Voters in our confessional culture, accustomed to seeing the famous bare
their souls for Barbara Walters and the commonest folk do the same for Jerry
Springer, often make their choices based on a mix of the candidate’s history,
politics and personality. They care about George W.’s party-animal past, Bill
Bradley’s fluttering heart and Bill Clinton’s wandering eye.
   
And sometimes the personal and political intersect. If John McCain
advocates an abortion policy that could theoretically affect the personal life
of every American, is it not fair to ask what effect that policy could have on
his own? If Bush, as governor of Texas, signed legislation that stiffened
penalties for recreational drug users, is his own past drug use fair game?
   
Surely, some media outlets and reporters go over the line. The questioning
of Hillary Clinton’s fidelity has more to do with prurience than politics.
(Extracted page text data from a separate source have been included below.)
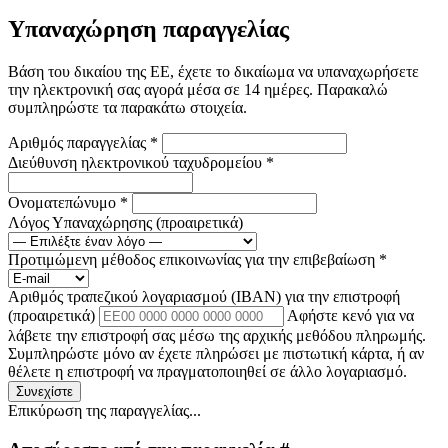
Υπαναχώρηση παραγγελίας
Βάση του δικαίου της ΕΕ, έχετε το δικαίωμα να υπαναχωρήσετε
την ηλεκτρονική σας αγορά μέσα σε 14 ημέρες. Παρακαλώ
συμπληρώστε τα παρακάτω στοιχεία.
Αριθμός παραγγελίας
*
Διεύθυνση ηλεκτρονικού ταχυδρομείου
*
Ονοματεπώνυμο
*
Λόγος Υπαναχώρησης
(προαιρετικά)
Προτιμώμενη μέθοδος επικοινωνίας για την επιβεβαίωση
*
Αριθμός τραπεζικού λογαριασμού (IBAN) για την επιστροφή
(προαιρετικά)
Αφήστε κενό για να
λάβετε την επιστροφή σας μέσω της αρχικής μεθόδου πληρωμής.
Συμπληρώστε μόνο αν έχετε πληρώσει με πιστωτική κάρτα, ή αν
θέλετε η επιστροφή να πραγματοποιηθεί σε άλλο λογαριασμό.
Συνεχίστε
Επικύρωση της παραγγελίας...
Conversely, the questions surrounding her husband’s extramarital activities
were germane to a lawsuit, a perjury case and impeachment.
   
There are times when personal questions are appropriate, even essential.
   
Few Americans would want to return to the days when the press would
willingly censor pictures of FDR in his wheelchair.
   
Today’s news media are much more independent. And today’s politicians are
more willing to trade on their personal stories, or personal mythologies, to
win votes. One can imagine a modern presidential candidate in FDR’s position
procuring a 30-minute film on his battle with polio to be shown at the
national convention.
   
As long as presidential candidates campaign on their biographies in
addition to their policies, the media, and the voters, have a right to check
the crucial facts of their life stories.